The Committee shall convene at the Company's headquarters or at another location where the members of the Committee are present, with the frequency deemed necessary for the efficiency of its operations, but in any event at least four times per year. Committee meetings shall be timed to coincide with the Board meetings to the extent possible,

The Committee convenes with the participation of the simple majority of its members and passes decisions with the majority of the members present at the meeting

The Committee shall put all its work in writing, keep records thereof and report to the Board of Directors regarding the results of the work conducted and the meetings held by the Committee. The findings and recommendations of the Committee within the scope of its duties and responsibilities shall be immediately reported to the Board of Directors in writing. The records of the Committee meetings shall be approved by the Committee members and kept together with the decisions of the Committee. The records are shared with the Committee members before the next meeting and officially approved during the next meeting.

A member appointed by the committee takes the responsibility as a Rapporteur under the Chair of the Committee.
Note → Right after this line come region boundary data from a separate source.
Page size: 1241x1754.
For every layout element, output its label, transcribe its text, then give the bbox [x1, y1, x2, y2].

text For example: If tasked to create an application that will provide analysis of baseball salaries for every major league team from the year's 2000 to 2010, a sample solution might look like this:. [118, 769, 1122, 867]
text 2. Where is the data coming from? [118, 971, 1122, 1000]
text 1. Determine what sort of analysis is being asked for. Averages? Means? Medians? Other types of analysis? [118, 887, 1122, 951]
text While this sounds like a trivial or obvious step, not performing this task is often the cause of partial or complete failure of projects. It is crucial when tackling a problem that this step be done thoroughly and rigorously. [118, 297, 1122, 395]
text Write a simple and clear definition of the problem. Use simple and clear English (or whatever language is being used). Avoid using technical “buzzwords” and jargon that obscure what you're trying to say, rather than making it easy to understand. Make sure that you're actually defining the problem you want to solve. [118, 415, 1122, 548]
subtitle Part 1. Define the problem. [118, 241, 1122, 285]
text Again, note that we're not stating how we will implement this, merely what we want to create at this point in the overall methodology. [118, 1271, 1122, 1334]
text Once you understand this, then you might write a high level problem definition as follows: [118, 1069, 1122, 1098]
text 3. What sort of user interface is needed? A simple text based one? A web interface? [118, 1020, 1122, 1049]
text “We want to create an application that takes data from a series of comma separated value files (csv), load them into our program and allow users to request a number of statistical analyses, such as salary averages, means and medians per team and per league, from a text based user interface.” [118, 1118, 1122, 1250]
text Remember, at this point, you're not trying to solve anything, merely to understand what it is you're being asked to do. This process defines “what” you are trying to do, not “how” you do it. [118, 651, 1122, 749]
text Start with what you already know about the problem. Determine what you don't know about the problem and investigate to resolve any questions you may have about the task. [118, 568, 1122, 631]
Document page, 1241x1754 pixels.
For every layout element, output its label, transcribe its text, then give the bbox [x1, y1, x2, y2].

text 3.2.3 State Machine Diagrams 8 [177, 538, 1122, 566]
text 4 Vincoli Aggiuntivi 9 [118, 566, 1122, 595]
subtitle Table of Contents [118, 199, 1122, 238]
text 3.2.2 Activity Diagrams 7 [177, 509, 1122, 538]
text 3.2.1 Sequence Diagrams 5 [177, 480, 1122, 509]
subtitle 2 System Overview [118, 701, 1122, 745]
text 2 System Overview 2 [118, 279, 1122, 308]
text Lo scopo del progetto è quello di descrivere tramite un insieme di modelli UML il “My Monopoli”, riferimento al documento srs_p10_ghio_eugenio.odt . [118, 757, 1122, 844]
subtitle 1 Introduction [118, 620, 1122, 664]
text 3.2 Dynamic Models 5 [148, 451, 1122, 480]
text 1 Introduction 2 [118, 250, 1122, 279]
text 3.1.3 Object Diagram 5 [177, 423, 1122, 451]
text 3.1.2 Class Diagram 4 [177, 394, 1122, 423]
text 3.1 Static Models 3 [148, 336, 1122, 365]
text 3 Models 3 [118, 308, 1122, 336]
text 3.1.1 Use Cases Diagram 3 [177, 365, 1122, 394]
The Rapporteur ensures the participation of the people whose chairperson wants to attend the meeting and is responsible for facilitating the meetings through, preparation of the agenda, informing the participants of the meetings, keeping meeting minutes and sharing the relevant documentation.

The Secretariat of the Board of Directors is responsible for the administrative organization of the meetings and the distribution of meeting minutes to the members of the Board of Directors and keeping the records.

 

Article 5: Duties and responsibilities

The Committee shall:

i. Ensure that the corporate governance principles are adopted and implemented within the Company;

ii. Determine whether or not the corporate governance principles are implemented, identify the conflicts of interest that could arise in case the corporate governance principles are not adhered to and makes recommendations to the Board of Directors for improvement;

iii. Examine complaints communicated to the Company in relation to the shareholders and ensures that they are resolved. In case the complaint is an issue concerning the audit or risk management, it shall provide communication with the relevant committees;

iv. Conducts other studies regarding corporate governance principles as and when required by the Board of Directors;

v. Provides coordination and oversight in carrying out corporate governance evaluation and rating activities;

vi. Informs the Board of Directors on matters under its authority and responsibility;

vii. Puts the work conducted by the Committee in writing and keeps records thereof; and

viii. Prepares reports out of its studies and recommendations and submits them to the Board of Directors.

 

Article 6: Nomination

The Committee conducts studies aimed at establishing a transparent system for the identification of proper candidates to the Board, the evaluation, training and awarding of such persons, and the determination of policies and strategies in connection with the foregoing. The Committee also makes recommendations regarding the number of the Board members and the executives.

Article 7: Remunerations

The Committee forms opinions regarding the attitude, principles and practices in relation to the performance evaluation career planning and awarding of the Board members and the senior management, monitors the decisions made and follows up their implementation. The Committee ensures that the remuneration policy regarding the Board members and the senior management are in line with the Company's management principles and practices, makes efforts to keep the balance between the remuneration policy and the Company's benefits and reports the results of the foregoing to the Board of Directors.

Article 8: Amendments

Amendments to the Working Principles of the Corporate Governance Committee are subject to the approval of the Board of Directors.